▸ **ENTREVISTA**
R – Para mim, o mais importante para mim seria, hoje, a minha família, minha família aqui, os meus netos, e assim eu vejo que eu dediquei esses 35 anos na luta pelo nosso povo, representando, sempre aí acompanhando, então… e assim, eu deixei de ficar um pouco com eles. Então o mais importante agora, para mim, é tá fazendo todo esse trabalho, e essa expectativa de vida da gente agora, depois dos cinquenta anos não é muito longa, então é de ficar um pouco com eles, então… O meu desejo assim, de tá junto mesmo é a família, o mais importante nesse momento, nessa expectativa pouca de vida que a gente tem é ficar próximo da família. Quanto ao sonho né, o meu sonho é de tá concluindo todo esse trabalho, enquanto liderança, e sempre to falando com o jovem, tentando puxar o jovem para essa responsabilidade, de tá aí assumindo, dando continuidade a luta, e passar, assim, deixar essa luta de forma, com bastante responsabilidade, e ver o jovem se engajar nisso, nessa luta. Hoje, eu creio que está muito mais preparado que a gente, com conhecimento técnico, com visão de duas partes, tanto do tradicional, do espiritual e agora tecnicamente eu eu acho o jovem tá preparado. O meu sonho é deixar que isso vá para dar essa continuidade, que eu possa ali, ver o jovem fazendo esse embate, e garantindo assim, continuando e garantindo o direito, e o bem estar das comunidades. Aí eu quero terra sem mais, contente, feliz.
P/1 – É, muito bem. Anildo, só para a gente fechar, última pergunta, como foi contar a sua história hoje?
R – Olha, contar minha história, foi, assim, trouxe muita emoção, passou um filme muito grande e acabei esquecendo muita coisa, mas deu para contar um pouco, fiquei bastante emocionado lembrando, assim. Ao mesmo tempo traz bastante alegria e saudade, saudade, saudade… Muita saudade, mas estamos aqui firme.
P/1 – Anildo, então eu compartilho com você toda essa luta, dessa visão que você tem. E essa história que você trouxe hoje, ela vai ser muito rica para as gerações atuais, para quem não tem conhecimento dessa parte, mesmo que você não tenha contado tudo, porque levaria muitos dias, muito tempo, mas já vai servir para essas gerações atuais e futuras gerações, para que outros possam… Tá, eu vou deixar você falar.

▸ **TAREFA 1**
Segundo a entrevista, durante quantos anos Anildo se dedicou à luta pelo seu povo?
▸ **TAREFA 2**
Reescreva de forma mais breve o parágrafo da entrevista que começa com "Olha, contar minha história", mantendo os fatos principais.
▸ **TAREFA 3**
Reproduza o trecho da entrevista a partir das palavras "R – Olha, contar" e pare logo depois de "estamos aqui firme.".
Os dados não têm nenhum papel aqui.

[Dados guardados]
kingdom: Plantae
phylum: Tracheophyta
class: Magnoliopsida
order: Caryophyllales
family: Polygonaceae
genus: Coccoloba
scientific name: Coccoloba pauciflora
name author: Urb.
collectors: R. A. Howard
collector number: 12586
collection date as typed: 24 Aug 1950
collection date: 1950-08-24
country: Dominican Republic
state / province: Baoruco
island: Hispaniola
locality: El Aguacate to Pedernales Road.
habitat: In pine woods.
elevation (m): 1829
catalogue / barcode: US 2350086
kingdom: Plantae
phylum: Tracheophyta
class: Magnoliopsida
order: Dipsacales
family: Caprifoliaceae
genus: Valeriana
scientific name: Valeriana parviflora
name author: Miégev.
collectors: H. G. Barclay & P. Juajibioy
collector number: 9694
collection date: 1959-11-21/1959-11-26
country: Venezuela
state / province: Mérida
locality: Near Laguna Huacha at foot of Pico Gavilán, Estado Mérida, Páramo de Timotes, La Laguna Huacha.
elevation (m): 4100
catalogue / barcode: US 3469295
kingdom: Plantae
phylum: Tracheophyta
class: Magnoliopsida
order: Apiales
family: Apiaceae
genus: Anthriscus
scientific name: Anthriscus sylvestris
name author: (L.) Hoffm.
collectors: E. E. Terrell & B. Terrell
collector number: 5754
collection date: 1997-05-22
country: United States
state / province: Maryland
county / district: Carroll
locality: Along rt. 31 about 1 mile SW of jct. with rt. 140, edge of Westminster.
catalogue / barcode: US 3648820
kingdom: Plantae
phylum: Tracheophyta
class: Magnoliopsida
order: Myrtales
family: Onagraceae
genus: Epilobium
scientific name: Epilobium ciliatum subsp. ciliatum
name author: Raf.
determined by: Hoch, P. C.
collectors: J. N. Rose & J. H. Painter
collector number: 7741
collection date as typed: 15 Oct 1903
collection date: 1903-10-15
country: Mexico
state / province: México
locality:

▸ **SUA RESPOSTA 1**
Durante 35 anos.

▸ **SUA RESPOSTA 2**
Contar a própria história trouxe muita emoção e fez passar um longo filme de lembranças. Muita coisa foi esquecida, mas deu para contar um pouco. A experiência trouxe também alegria e muita saudade, e a pessoa entrevistada segue firme.

▸ **SUA RESPOSTA 3**
R – Olha, contar minha história, foi, assim, trouxe muita emoção, passou um filme muito grande e acabei esquecendo muita coisa, mas deu para contar um pouco, fiquei bastante emocionado lembrando, assim. Ao mesmo tempo traz bastante alegria e saudade, saudade, saudade… Muita saudade, mas estamos aqui firme.